Retoma a carta ao Primeiro-Ministro sobre a emigração dos pais de quem a escreve e continua-a a partir da última frase apresentada.

## Excerto da página
□ □ □ □ □ □ □

Concordo na generalidade, mas não acredito que em termos práticos seja mãe solteira!Legalmente pode ser solteira!
Deixo aqui um texto da Myriam Zaluar,
Exmo Senhor Primeiro Ministro
Começo por me apresentar, uma vez que estou certa que nunca ouviu
falar de mim. Chamo-me Myriam. Myriam Zaluar é o meu nome "de guerra".
Basilio é o apelido pelo qual me conhecem os meus amigos mais antigos
e também os que, não sendo amigos, se lembram de mim em anos mais
recuados.
Nasci em França, porque o meu pai teve de deixar o seu país aos 20 e
poucos anos. Fê-lo porque se recusou a combater numa guerra contra a
qual se erguia. Fê-lo porque se recusou a continuar num país onde não
havia liberdade de dizer, de fazer, de pensar, de crescer. Estou feliz
por o meu pai ter emigrado, porque se não o tivesse feito, eu não
estaria aqui. Nasci em França, porque a minha mãe teve de deixar o seu
país aos 19 anos. Fê-lo porque não tinha hipóteses de estudar e
desenvolver o seu potencial no país onde nasceu. Foi para França
estudar e trabalhar e estou feliz por tê-lo feito, pois se assim não
fosse eu não estaria aqui. Estou feliz por os meus pais terem
emigrado, caso contrário nunca se teriam conhecido e eu não estaria
aqui. Não tenho porém a ingenuidade de pensar que foi fácil para eles
sair do país onde nasceram. Durante anos o meu pai não pôde entrar no
seu país, pois se o fizesse seria preso. A minha mãe não pôde
despedir-se de pessoas que amava porque viveu sempre longe delas. Mais
tarde, o 25 de Abril abriu as portas ao regresso do meu pai e viemos
todos para o país que era o dele e que passou a ser o nosso. Viemos
para viver, sonhar e crescer.

□ □ □ □ □ □ □

## Dados fornecidos
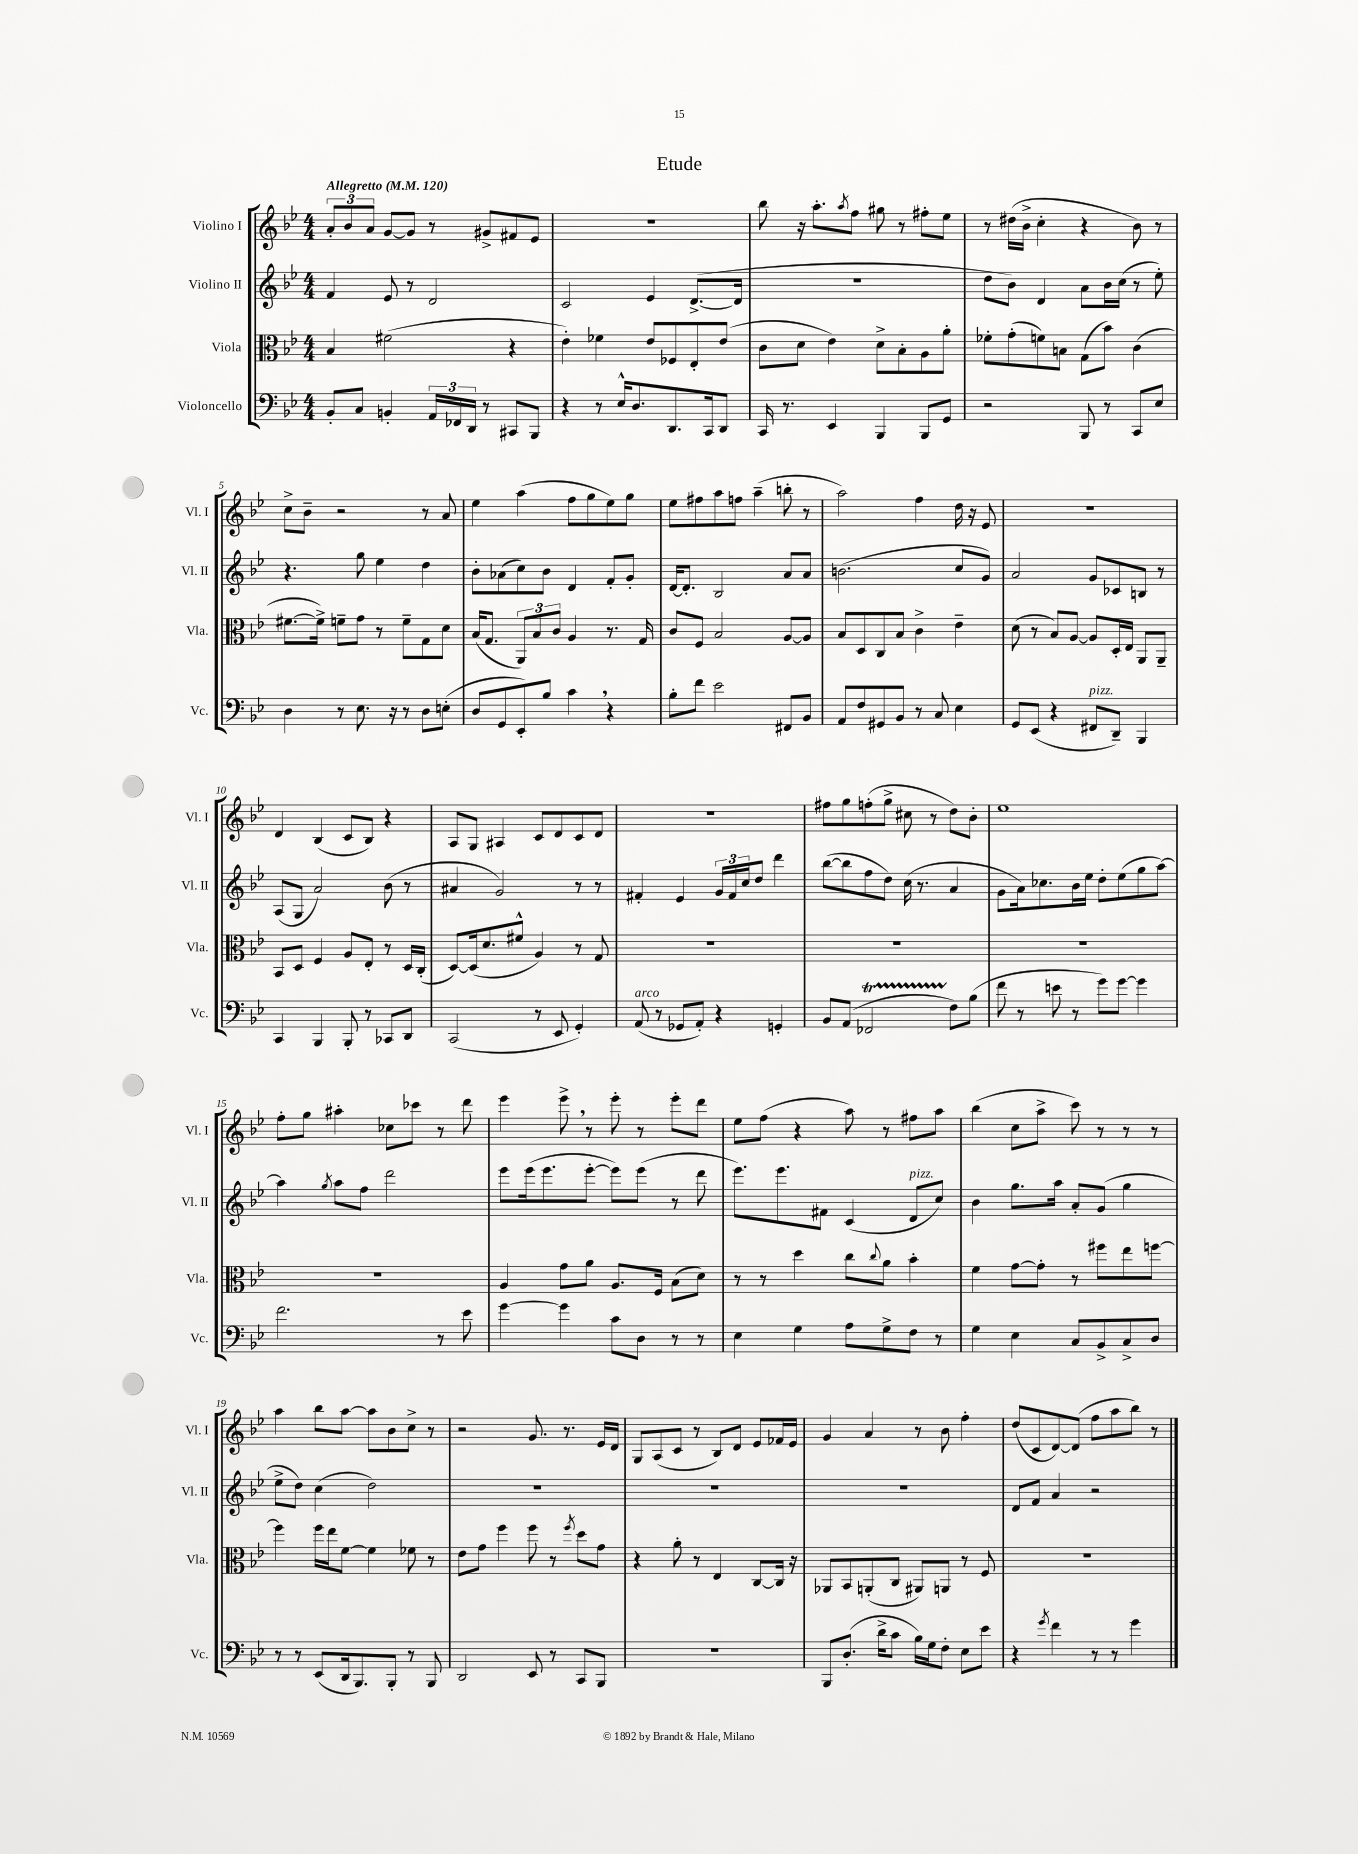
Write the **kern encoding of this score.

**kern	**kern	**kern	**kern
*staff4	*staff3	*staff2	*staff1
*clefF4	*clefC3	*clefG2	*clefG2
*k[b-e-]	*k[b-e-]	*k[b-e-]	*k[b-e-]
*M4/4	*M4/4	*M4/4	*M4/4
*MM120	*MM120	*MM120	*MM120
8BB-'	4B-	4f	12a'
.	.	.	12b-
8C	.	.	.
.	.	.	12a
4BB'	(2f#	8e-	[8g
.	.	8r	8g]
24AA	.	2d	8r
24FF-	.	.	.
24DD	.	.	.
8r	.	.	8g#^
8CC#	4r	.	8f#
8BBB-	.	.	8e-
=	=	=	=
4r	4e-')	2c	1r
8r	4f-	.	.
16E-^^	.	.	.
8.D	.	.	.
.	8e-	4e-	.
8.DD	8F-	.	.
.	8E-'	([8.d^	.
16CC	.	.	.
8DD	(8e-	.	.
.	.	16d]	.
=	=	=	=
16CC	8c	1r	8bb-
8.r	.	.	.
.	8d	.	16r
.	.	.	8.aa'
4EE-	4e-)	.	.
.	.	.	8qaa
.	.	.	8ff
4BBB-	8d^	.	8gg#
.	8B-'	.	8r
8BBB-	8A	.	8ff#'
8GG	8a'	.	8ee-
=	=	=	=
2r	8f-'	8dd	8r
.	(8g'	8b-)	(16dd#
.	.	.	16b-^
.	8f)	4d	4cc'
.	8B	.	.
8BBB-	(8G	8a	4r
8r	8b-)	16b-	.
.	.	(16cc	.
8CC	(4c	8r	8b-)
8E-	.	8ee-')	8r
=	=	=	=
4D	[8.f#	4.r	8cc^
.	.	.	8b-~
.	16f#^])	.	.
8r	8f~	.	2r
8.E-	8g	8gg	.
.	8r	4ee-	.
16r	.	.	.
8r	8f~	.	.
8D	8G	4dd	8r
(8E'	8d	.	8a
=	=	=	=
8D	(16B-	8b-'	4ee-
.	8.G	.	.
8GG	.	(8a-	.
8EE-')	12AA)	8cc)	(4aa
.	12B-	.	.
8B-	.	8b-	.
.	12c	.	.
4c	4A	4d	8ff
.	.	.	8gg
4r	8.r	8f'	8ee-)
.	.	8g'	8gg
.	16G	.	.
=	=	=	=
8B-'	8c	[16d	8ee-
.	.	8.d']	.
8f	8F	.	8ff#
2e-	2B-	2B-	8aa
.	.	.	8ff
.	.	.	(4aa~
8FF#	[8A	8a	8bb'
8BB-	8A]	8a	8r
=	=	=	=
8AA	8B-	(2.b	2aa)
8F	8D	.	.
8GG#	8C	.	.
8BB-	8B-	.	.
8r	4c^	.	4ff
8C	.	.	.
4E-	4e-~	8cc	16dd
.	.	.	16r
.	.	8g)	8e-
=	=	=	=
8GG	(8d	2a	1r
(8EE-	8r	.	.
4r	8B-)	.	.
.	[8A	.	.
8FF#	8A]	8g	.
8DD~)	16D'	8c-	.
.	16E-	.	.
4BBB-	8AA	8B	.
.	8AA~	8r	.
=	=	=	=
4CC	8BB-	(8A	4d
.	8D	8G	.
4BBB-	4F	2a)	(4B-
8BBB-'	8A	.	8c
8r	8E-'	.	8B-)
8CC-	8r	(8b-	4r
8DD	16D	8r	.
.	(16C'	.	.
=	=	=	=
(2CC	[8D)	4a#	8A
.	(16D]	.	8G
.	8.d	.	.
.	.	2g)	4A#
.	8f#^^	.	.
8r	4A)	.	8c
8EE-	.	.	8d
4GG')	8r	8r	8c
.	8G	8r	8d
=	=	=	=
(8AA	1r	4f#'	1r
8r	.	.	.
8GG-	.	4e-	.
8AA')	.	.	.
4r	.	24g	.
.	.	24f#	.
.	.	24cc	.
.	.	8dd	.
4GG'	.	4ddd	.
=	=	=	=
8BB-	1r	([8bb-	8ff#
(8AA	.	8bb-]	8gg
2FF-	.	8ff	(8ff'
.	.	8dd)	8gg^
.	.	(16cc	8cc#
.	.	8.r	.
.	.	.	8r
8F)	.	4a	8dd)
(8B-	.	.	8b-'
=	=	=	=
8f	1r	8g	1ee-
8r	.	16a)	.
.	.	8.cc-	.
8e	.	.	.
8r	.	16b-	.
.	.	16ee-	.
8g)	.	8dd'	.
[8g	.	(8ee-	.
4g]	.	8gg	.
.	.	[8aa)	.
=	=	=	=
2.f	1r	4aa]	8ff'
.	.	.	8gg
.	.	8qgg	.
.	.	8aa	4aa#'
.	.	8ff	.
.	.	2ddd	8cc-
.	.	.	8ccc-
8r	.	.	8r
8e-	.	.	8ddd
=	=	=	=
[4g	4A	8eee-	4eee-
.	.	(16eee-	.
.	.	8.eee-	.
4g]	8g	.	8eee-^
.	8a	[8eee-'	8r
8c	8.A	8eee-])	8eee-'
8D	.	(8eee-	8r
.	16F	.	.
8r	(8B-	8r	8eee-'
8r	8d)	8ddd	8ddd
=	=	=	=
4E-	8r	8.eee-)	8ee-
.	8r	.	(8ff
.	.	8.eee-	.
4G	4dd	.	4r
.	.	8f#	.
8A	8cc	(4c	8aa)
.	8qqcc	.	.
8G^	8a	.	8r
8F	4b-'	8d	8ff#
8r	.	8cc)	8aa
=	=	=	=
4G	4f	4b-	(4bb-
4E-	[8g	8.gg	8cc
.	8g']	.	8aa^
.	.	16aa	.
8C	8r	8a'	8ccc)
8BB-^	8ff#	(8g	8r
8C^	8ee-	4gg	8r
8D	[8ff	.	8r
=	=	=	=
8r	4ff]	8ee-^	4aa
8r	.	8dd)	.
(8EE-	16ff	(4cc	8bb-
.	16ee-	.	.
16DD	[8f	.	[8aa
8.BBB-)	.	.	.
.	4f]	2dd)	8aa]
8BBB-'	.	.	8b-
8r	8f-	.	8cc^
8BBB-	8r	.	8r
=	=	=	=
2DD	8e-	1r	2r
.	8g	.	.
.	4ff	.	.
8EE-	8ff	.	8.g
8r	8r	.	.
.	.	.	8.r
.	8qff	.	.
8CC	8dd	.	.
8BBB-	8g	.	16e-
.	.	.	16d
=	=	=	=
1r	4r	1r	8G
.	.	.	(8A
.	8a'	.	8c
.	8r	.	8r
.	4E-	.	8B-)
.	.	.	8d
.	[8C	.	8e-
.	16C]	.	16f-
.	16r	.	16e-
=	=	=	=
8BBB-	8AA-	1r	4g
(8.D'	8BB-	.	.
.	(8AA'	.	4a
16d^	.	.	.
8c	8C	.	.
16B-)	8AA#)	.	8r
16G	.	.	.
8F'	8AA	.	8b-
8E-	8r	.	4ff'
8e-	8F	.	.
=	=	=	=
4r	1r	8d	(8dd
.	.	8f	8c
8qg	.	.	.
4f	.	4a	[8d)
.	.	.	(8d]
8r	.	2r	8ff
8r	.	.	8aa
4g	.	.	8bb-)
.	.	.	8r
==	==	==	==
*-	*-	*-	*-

□ □ □ □ □ □ □

## Resposta ao exercício
Cresci. Na escola, distingui-me dos demais. Fui rebelde e nem sempre
uma menina exemplar mas entrei na faculdade com 17 anos e com a melhor
média daquele ano: 17,6. Naquela altura, só havia três cursos em
Portugal onde era mais dificil entrar do que no meu. Não quero com
isto dizer que era uma super-estudante, longe disso. Baldei-me a
algumas aulas, deixei cadeiras para trás, saí, curti, namorei, vivi
intensamente, mas mesmo assim licenciei-me com 23 anos. Durante a
licenciatura dei explicações, fiz traduções, escrevi textos para
rádio, coleccionei estágios, desperdicei algumas oportunidades,
aproveitei outras, aprendi muito, esqueci-me de muito do que tinha
aprendido.
Cresci. Conquistei o meu primeiro emprego sozinha. Trabalhei. Ganhei a
vida. Despedi-me. Conquistei outro emprego, mais uma vez sem ajudas.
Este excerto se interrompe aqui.